Flink 提供了 8 个 Process Function：

· ProcessFunction ：分流案例

· KeyedProcessFunction ：预警、TopN

· CoProcessFunction

· ProcessJoinFunction· BroadcastProcessFunction

· KeyedBroadcastProcessFunction

· ProcessWindowFunction ：全量聚合

· ProcessAllWindowFunction ：全量聚合

分流案例：

//定义侧流标签
val startTag = new OutputTag[String]("start")
val displaysTag = new OutputTag[String]("displays")
//从输入流中调用processFunction 实现分流
val mainDS = inputDataStream.process(
	new ProcessFunction[输入数据类型，String](context:...,collector:...){
        //侧流数据输出方式
        context.output(displaysTag, i) 
        //主流数据输出方式
        collector.out(i)
    }
)
//输出主流
mainDS.print()
//从主流当中提取侧流,需要传递侧流标签，提取对应的侧流
mainDS.getSideOutput(startTag).print()

温度预警案例：

 ValueState[T]保存单个的值，值的类型为 T。
//创建状态变量
lazy val state: ValueState[T] = getRuntimeContext.getState(new ValueStateDescriptor[T]("wendu", classOf[T]))
//从状态取值
o get 操作: ValueState.value()
//赋值
o set 操作: ValueState.update(value: T)


 ListState[T]保存一个列表，列表里的元素的数据类型为 T。基本操作如下：
lazy val state: ListState[T] = getRuntimeContext.getListState(new ListStateDescriptor[T]("wendu", classOf[T]))
o ListState.add(value: T)
o ListState.addAll(values: java.util.List[T])
o ListState.get()返回Iterable[T]
o ListState.update(values: java.util.List[T])

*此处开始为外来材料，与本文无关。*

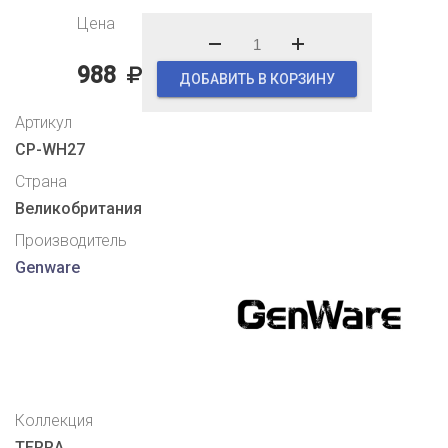
Цена
988
ДОБАВИТЬ В КОРЗИНУ
Артикул
CP-WH27
Страна
Великобритания
Производитель
Genware
Коллекция
TERRA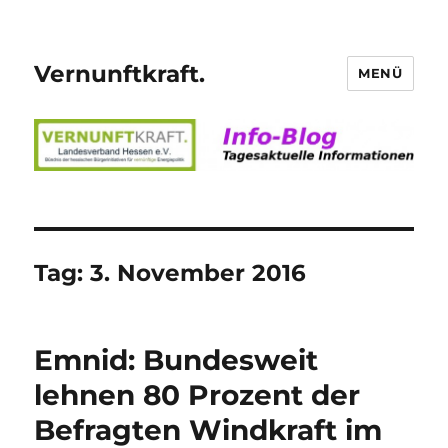
Vernunftkraft.
MENÜ
Tag:
3. November 2016
Emnid: Bundesweit
lehnen 80 Prozent der
Befragten Windkraft im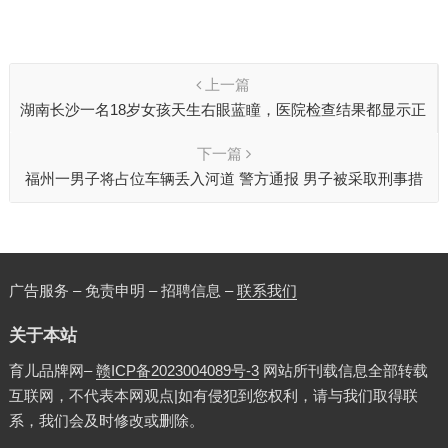
上一篇
湖南长沙一名18岁女孩天生右眼蓝瞳，医院检查结果都显示正
常
下一篇
福州一男子将占位车辆丢入河道 警方通报 男子被采取刑事措
施
广告服务 – 免责申明 – 招聘信息 –
联系我们
关于本站
育儿品牌网–
赣ICP备2023004089号-3
网站所刊载信息全部转载
互联网，不代表本网观点|如有侵犯到您权利，请与我们取得联
系，我们会及时修改或删除。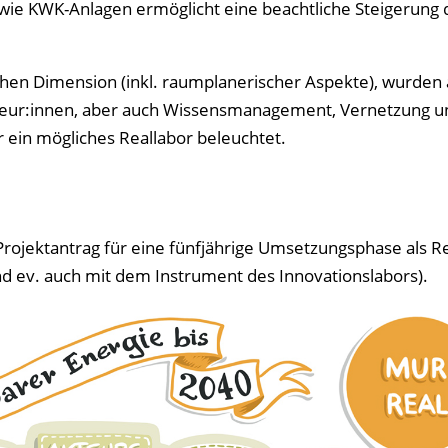
wie KWK-Anlagen ermöglicht eine beachtliche Steigerung 
en Dimension (inkl. raumplanerischer Aspekte), wurden 
Akteur:innen, aber auch Wissensmanagement, Vernetzung u
 ein mögliches Reallabor beleuchtet.
 Projektantrag für eine fünfjährige Umsetzungsphase als R
d ev. auch mit dem Instrument des Innovationslabors).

 MapState[K, V]保存 Key-Value 对。
  lazy val state: MapState[String,Double] = getRuntimeContext.getMapState(new MapStateDescriptor[String,Double]("score", classOf[String], classOf[Double]))

o MapState.get(key: K)
o MapState.put(key: K, value: V)
o MapState.contains(key: K)
o MapState.remove(key: K)

 ReducingState[T]
 AggregatingState[I, O]

定时器：

//注册事件时间定时器
ctx.timerService.registerEventTimeTimer6(未来时间戳) 5:00
//删除定时器6
ctx.timerService.deleteEventTimeTimer(设置定时器时候的时间戳) 5：00
//定时器时间到了会自定执行定时任务，定时任务是一个方法（回调方法99）
onTimer()*{
    //预警
}

TopN案例：

窗口TopN:

非聚合TopN:例如：求每5秒每个学生考试最高的三次成绩

.key()
.window()
.process(new ProcessWindowFunction[.....]( elements:窗口集合){
    	elements.sortby.take()
})

聚合之后TopN（重点掌握）: 求每5秒平均分最高的三个学生及其平均分

//第一步：先对窗口聚合：
.key()
.window()
.process(new ProcessWindowFunction[....](elements:窗口集合)){
    elememts.平均/求和/次数/最大/最小 等聚合
    out.collect((start,end,key,聚合值))
}
//第二步：按照窗口时间分组
聚合DS
.keyby(开始时间或者结束时间)
.process(new KeyedProcessFunction[key,in,out](){
    val listState = //用户收集每个窗口的聚合结果
    processElememt(i:输入数据,context,out){
        listState.add(i)
        //注册定时器为窗口结束时间加一点点时间
        context.timeService.registerEventTimeer(窗口结束时间+n)
    }
    
    onTimer(){
        listState.asScala.toList.sortBy().take(3)
    }
})

实时TopN：

没有经过聚合求TopN，例如：实时每个学生考试最高的三次成绩。略：

聚合之后的TopN: 例如：实时求平均分最高的三个学生及其平均分。

//第一步：聚合
val topn: DataStream[String] = avgDS
    .map(x => ("all", x))
    .keyBy(_._1)
    .process(new KeybyTopNProcess)
//第二步：topn
class KeybyTopNProcess extends KeyedProcessFunction[String,(String,(String,Double)),String] {

  lazy val state: MapState[String,Double] = getRuntimeContext.getMapState(new MapStateDescriptor[String,Double]("score", classOf[String], classOf[Double]))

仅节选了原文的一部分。